Start of DOCUMENT EXCERPT

I'm looking for a solution to handle indirect lighting of dynamic objects for low-end hardware (integrated graphics and GPUs that end with __50). I've done hand-placed environment probe volumes in the past with pretty good results. These are basically a box volume of any dimensions inside which an object uses a cubemap rendered from the center of that box. The idea is to put one volume in each room, with the edges touching the inside walls, and it gives an okay approximation of diffuse and specular reflection.
I think id's current engine does something similar to this, mixing probe volumes with screen-space reflections. I read a little bit about it but they like to speak in flowery terms to obfuscate what they are actually doing.
All these papers about irradiance volumes just seem to be about rendering a 3D grid of cubemaps, and they don't seem practical outside of the authors' carefully-picked setups. You would need a huge amount of memory to extend very far. A 512x512x512 cubemap storing six colors would require 3 GB storage space. I can imagine all kinds of problems when a wall lies too close to a probe.
If you used a smaller number of probes and made them follow the camera around, you're still going to have a bad performance hit when the camera shifts one unit and 128x128 cells have to be updated.
I feel like all these papers are very dishonest about the usefulness of such an approach, unless I am missing something. For low-end hardware, is there something better than the hand-placed volumes I have described? I want to make sure there's no other good solution before I proceed.

End of DOCUMENT EXCERPT

## WHAT THIS EXERCISE ASKS:
A – Reproduce the post on indirect lighting, starting at "All these papers about" and ending at "before I proceed.", with "camera" changed to "viewer".
B – Answer these questions from the post on indirect lighting:
(i) From what point is the cubemap for a hand-placed environment probe volume rendered?
(ii) What does the author think id's current engine mixes probe volumes with?
(iii) What does the author say a large amount of memory would be needed for?

Start of GIVEN INFORMATION

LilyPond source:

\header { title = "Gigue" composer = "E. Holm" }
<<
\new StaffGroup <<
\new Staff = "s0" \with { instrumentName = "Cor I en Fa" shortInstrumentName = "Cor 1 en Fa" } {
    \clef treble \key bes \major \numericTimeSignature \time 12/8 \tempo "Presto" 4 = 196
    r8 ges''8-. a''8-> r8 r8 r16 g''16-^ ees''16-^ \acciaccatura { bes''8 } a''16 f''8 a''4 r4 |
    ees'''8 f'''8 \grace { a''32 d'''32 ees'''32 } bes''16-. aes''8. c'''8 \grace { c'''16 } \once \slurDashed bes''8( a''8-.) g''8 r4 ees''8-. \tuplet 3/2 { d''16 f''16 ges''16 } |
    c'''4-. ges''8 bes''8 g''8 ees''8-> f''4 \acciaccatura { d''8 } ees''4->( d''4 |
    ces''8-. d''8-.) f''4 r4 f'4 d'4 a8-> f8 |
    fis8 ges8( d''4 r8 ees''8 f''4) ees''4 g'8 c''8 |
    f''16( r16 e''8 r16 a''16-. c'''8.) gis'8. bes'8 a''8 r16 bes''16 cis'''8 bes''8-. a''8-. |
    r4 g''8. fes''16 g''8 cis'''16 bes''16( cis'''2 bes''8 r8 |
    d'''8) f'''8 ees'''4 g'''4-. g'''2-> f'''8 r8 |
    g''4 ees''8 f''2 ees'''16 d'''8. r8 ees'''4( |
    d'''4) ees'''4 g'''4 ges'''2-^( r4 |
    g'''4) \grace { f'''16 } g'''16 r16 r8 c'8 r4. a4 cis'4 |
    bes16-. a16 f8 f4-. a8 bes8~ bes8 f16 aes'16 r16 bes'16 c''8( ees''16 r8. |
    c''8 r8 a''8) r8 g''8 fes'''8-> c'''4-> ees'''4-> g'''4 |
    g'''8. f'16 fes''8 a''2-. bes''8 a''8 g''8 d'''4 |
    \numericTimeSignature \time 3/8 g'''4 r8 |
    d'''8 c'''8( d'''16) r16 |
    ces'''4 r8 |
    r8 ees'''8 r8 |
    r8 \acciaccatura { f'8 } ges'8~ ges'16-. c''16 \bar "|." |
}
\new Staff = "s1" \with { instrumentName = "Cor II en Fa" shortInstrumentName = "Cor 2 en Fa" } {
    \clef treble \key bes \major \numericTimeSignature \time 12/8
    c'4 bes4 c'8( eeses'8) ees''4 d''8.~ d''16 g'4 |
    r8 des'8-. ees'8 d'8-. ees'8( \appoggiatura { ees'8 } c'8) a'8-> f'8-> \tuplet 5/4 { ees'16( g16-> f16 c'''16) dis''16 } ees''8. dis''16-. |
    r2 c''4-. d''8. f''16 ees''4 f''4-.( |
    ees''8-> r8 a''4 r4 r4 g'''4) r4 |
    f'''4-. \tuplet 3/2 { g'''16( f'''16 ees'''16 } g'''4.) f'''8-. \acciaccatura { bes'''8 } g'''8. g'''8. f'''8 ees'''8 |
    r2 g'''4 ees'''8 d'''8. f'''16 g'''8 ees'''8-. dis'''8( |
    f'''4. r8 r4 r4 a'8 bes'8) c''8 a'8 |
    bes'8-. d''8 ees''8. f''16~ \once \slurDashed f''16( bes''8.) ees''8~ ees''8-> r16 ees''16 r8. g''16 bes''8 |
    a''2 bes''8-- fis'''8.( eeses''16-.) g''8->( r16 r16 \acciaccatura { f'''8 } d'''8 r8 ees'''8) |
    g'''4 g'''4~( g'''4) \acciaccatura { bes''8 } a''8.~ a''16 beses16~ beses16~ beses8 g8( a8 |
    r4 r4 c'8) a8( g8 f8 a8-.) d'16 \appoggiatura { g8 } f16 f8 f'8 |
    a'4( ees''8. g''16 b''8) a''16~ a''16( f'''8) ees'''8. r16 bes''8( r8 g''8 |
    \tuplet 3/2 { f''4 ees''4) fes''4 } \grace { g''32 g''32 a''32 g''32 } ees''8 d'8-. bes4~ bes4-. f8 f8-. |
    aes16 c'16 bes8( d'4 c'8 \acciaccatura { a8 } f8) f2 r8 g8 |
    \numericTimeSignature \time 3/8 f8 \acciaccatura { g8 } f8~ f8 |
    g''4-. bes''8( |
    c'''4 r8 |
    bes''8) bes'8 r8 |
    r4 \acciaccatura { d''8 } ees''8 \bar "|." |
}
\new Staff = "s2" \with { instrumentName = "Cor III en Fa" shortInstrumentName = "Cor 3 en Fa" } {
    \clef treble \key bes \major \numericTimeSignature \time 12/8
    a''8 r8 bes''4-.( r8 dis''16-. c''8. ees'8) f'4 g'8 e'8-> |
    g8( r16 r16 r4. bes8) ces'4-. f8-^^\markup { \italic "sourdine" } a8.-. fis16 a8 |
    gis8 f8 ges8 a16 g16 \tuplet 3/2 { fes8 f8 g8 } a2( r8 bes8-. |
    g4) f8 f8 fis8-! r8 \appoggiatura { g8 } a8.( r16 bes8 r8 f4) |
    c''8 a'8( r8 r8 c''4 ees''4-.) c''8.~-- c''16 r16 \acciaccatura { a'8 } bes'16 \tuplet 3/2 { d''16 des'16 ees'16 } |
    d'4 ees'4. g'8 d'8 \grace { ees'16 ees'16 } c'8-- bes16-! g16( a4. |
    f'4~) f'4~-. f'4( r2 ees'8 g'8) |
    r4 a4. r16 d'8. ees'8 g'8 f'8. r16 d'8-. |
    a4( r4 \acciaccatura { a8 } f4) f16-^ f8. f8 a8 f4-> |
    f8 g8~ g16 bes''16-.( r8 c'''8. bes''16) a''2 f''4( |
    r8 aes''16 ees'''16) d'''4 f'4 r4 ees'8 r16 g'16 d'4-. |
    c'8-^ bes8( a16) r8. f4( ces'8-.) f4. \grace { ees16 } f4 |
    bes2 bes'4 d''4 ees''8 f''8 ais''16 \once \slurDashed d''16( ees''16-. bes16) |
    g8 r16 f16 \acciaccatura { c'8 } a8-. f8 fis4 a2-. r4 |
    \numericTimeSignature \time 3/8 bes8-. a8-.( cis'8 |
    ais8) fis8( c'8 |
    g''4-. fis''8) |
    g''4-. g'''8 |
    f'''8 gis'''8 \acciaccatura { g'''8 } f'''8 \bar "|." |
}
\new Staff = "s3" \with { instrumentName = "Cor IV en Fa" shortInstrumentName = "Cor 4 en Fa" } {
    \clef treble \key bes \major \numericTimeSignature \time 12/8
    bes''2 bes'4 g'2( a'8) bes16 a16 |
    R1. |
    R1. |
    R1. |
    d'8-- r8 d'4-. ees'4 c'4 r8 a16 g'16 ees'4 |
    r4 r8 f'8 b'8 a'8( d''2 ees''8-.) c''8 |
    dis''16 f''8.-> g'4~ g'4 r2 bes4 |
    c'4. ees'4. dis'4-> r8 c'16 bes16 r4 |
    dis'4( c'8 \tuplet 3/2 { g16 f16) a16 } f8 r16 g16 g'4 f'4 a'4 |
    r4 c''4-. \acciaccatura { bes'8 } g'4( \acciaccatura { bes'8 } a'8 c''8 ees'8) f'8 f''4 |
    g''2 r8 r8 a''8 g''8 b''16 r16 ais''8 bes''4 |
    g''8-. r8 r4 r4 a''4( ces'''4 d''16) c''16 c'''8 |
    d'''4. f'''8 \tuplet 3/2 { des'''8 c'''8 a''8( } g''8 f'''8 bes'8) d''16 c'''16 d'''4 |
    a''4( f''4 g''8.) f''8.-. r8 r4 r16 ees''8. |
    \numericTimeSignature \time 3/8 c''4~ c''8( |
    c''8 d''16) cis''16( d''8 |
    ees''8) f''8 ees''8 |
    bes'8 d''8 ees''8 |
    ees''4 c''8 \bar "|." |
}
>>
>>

End of GIVEN INFORMATION

## ANSWERS FOR THE EXERCISE:
A –
All these papers about irradiance volumes just seem to be about rendering a 3D grid of cubemaps, and they don't seem practical outside of the authors' carefully-picked setups. You would need a huge amount of memory to extend very far. A 512x512x512 cubemap storing six colors would require 3 GB storage space. I can imagine all kinds of problems when a wall lies too close to a probe.
If you used a smaller number of probes and made them follow the viewer around, you're still going to have a bad performance hit when the viewer shifts one unit and 128x128 cells have to be updated.
I feel like all these papers are very dishonest about the usefulness of such an approach, unless I am missing something. For low-end hardware, is there something better than the hand-placed volumes I have described? I want to make sure there's no other good solution before I proceed.

B –
(i) From the center of the box volume.
(ii) Screen-space reflections.
(iii) To extend a 3D grid of cubemaps very far.